Hayvanlar, uygarlık boyunca bilim ve tıbbın gelişiminde önemli bir rol oynamıştır. MÖ 400’lerde Hipokrat, hastalıkların doğal nedenlerden kaynaklandığını fark etmiştir. Bu anlayış, biyologlar, bilim insanları, hekimler ve akademisyenler tarafından sağlanan önemli bilgi ve bulguların temelini oluşturmuştur. Bu bulguların büyük bir kısmı, hayvan gözlemleri yoluyla elde edilmiştir. Bu gözlemler, anatomi, fizyoloji ve patolojinin anlaşılmasında önemli katkılar sağlamıştır.
Tarih boyunca birçok buluş ve tarihi gelişme yaşanmıştır. Örneğin, 16. ve 17. yüzyıllarda William Harvey, dolaşım sisteminin önemini açıklığa kavuşturmuştur. Harvey, bu buluşunu köpekler ve domuzlar üzerinde yaptığı gözlemlerle desteklemiş ve kavramlarının doğrulanmasını sağlamıştır.
19. yüzyılda, oskültasyon (dinleme) ve perküsyon (vurma) gibi fiziksel muayene tekniklerinde önemli gelişmeler yaşanmıştır. Bu gelişmeler, klinik kardiyolojide daha iyi bir yetkinlik düzeyine ulaşılmasını sağlamıştır.
20. yüzyıl, teknolojik gelişmelerin hızla ilerlediği bir dönem olmuştur. Bu dönemde, gelişmiş, doğru ve non-invaziv (girişim gerektirmeyen) tanı yöntemlerinin ortaya çıkması mümkün olmuştur. Bu gelişmeler, hızlı hasta değerlendirmesine, etkili izlemeye ve yeni kardiyotonik ilaçların geliştirilmesine olanak tanımıştır. Ayrıca, bu dönemde, klinik denemeler yoluyla tedavilerin etkinliğinin değerlendirilmesi ve çoklu tedavi stratejilerinin geliştirilmesi mümkün olmuştur.

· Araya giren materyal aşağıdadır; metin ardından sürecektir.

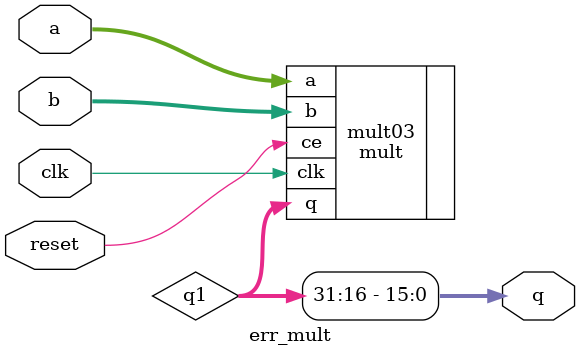
<source format=v>
`timescale 1ns / 1ps
module err_mult(clk, reset, a, b, q);
input clk;
input reset;
input [15:0] a;
input [15:0] b;
output [15:0] q;

wire [31:0] q1; 
mult mult03(  
  .ce(reset),   //Ê±ÖÓÐÅºÅ
  .clk(clk),  //³Ë·¨Æ÷¹¤×÷Ê±ÖÓ
  .a(a),        //Á½¸öÊä
  .b(b), 
  .q(q1)         //Êä³öÐÅºÅ
);

assign q = q1[31:16];

endmodule

</source>
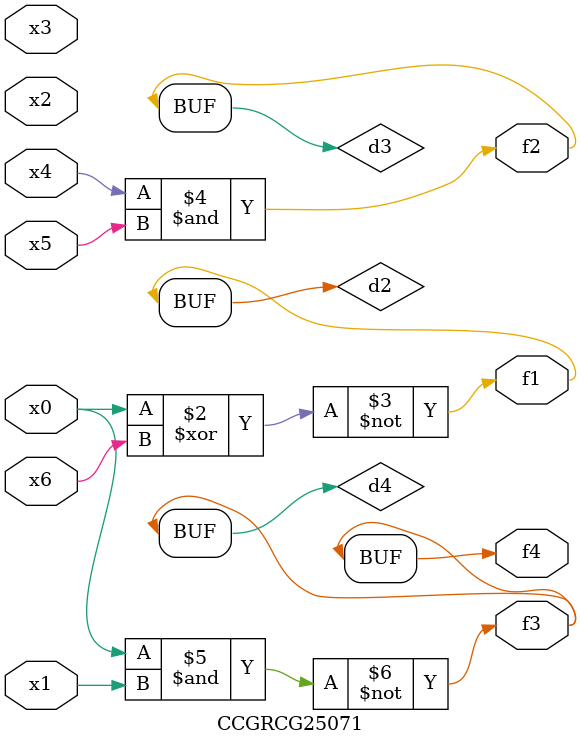
<source format=v>
module CCGRCG25071(
	input x0, x1, x2, x3, x4, x5, x6,
	output f1, f2, f3, f4
);

	wire d1, d2, d3, d4;

	nor (d1, x0);
	xnor (d2, x0, x6);
	and (d3, x4, x5);
	nand (d4, x0, x1);
	assign f1 = d2;
	assign f2 = d3;
	assign f3 = d4;
	assign f4 = d4;
endmodule

</source>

20. yüzyılın sonlarında, tıbbi genetik ve moleküler bilimlerde büyük ilerlemeler kaydedilmiştir. Bu gelişmeler, etiyolojiler (hastalık nedenleri) ve hastalık mekanizmalarının sınırlarını genişletmiş ve aynı zamanda hayvan sağlığı açısından da önemli sonuçlar doğurmuştur.
Son 60 yılda veteriner tıbbı önemli bir dönüşüm geçirmiştir. Bu dönüşümle birlikte, veteriner tıbbı, tarımsal toplumlara hizmet eden bir meslekten, özel klinik, uzmanlık alanları ve yan uzmanlıklarla desteklenen modern bir mesleğe dönüşmüştür. Veteriner hekimlik, artık özel, uzmanlaşmış pratiklerden, organize, özel tıp alanlarına ve kardiyoloji ile ilişkili disiplinlerde alt uzmanlık eğitimi programlarına kadar çok çeşitli kariyer fırsatları sunan bir meslek haline gelmiştir.